Many oil and gas companies like global energy services leader Schlumberg­er have warned of the need for greater oil and gas project spending for more than a year. Schlumberg­er CEO Paal Kibsgaard reiterated those worries Friday. He specifical­ly cited Venezuela, Iran and Libya, but he argued that at least 15 countries are witnessing production declines.

“It is becoming more and more apparent that the new projects expected to come online during the next few years will not be sufficient to meet the increasing demand,” Kibsgaard said.

Eyes on Texas

Even the Permian is seeing its growth slow. The Permian is producing a record of more than 3.3 million barrels of oil a day, which is near the region’s pipeline capacity.

A bevy of pipeline projects are under constructi­on to transport the Permian oil across the state to port and refining hubs near Houston and Corpus Christi, but most of those pipelines are at least a year away from being completed.
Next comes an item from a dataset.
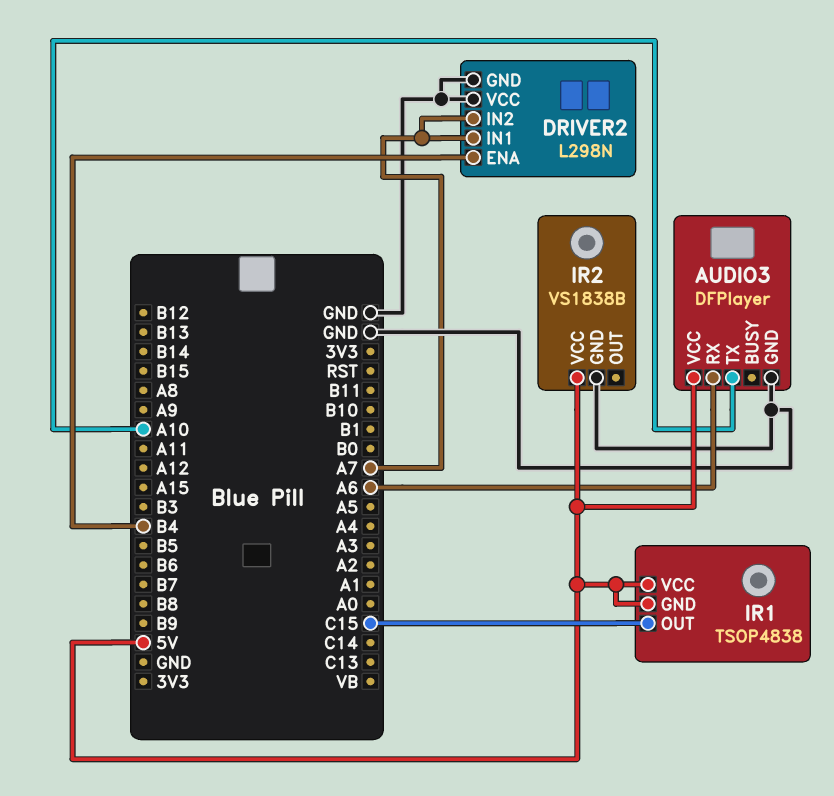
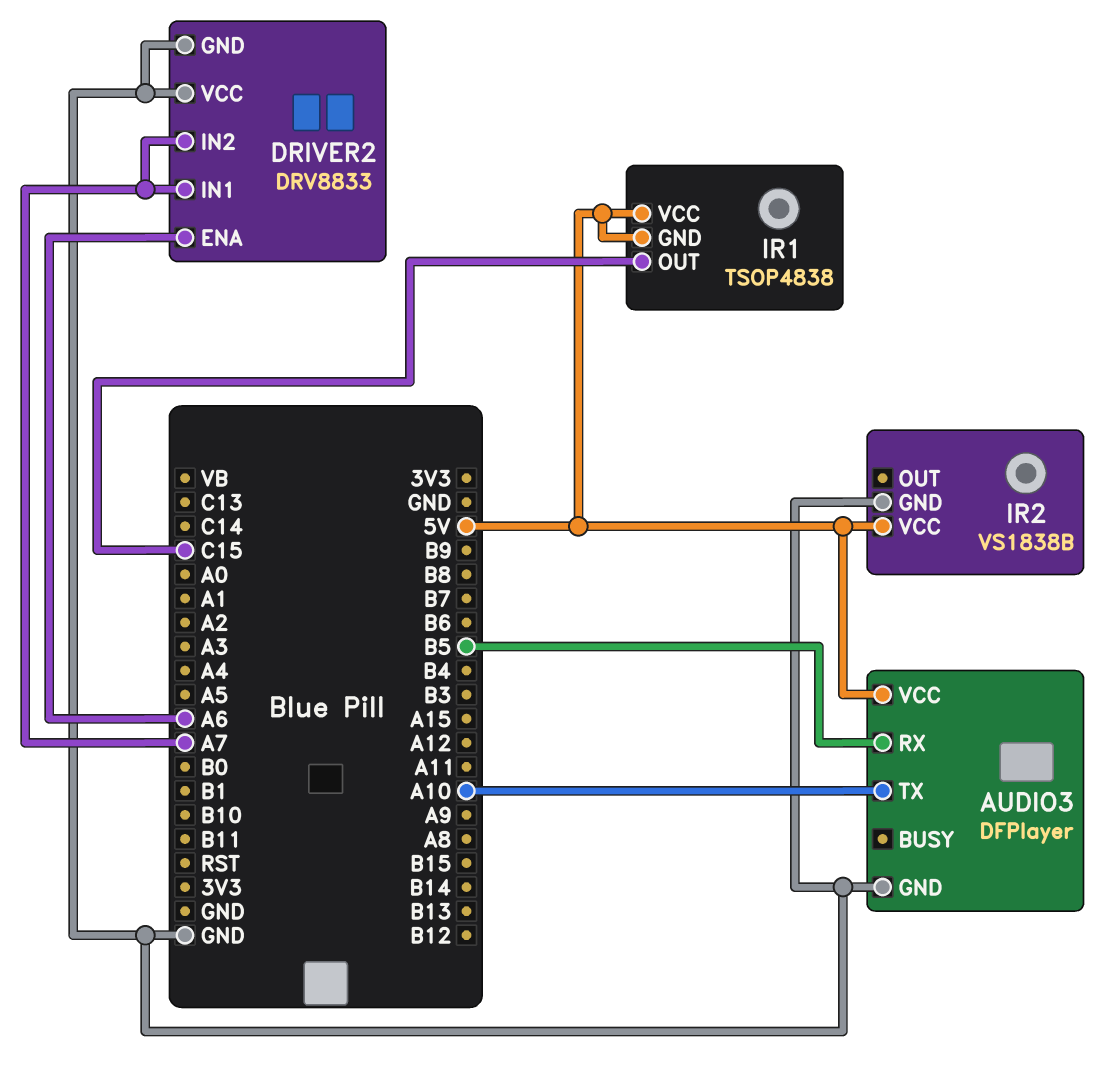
AUDIO3 pin RX: A6 -> B5
DRIVER2: L298N -> DRV8833
DRIVER2 pin ENA: B4 -> A6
As a result, drilling and well completion­s activity in the booming Permian have flattened out in recent weeks, Herbert noted, a trend that could continue well into next year.

The oil will keep flowing. That’s why companies like Houston’s Enterprise Products Partners announced plans this week for a massive offshore crude export terminal off of the Texas Gulf Coast. But there will be stops and starts.

It’s really much better for the energy sector if U.S. oil prices stay below $75 a barrel and don’t skyrocket again, said Jim Wicklund, an energy analyst at the financial services company Credit Suisse in Dallas. Big jumps could just hasten another bust, he said.

“At those higher levels, people get stupid and lose discipline,” Wicklund said.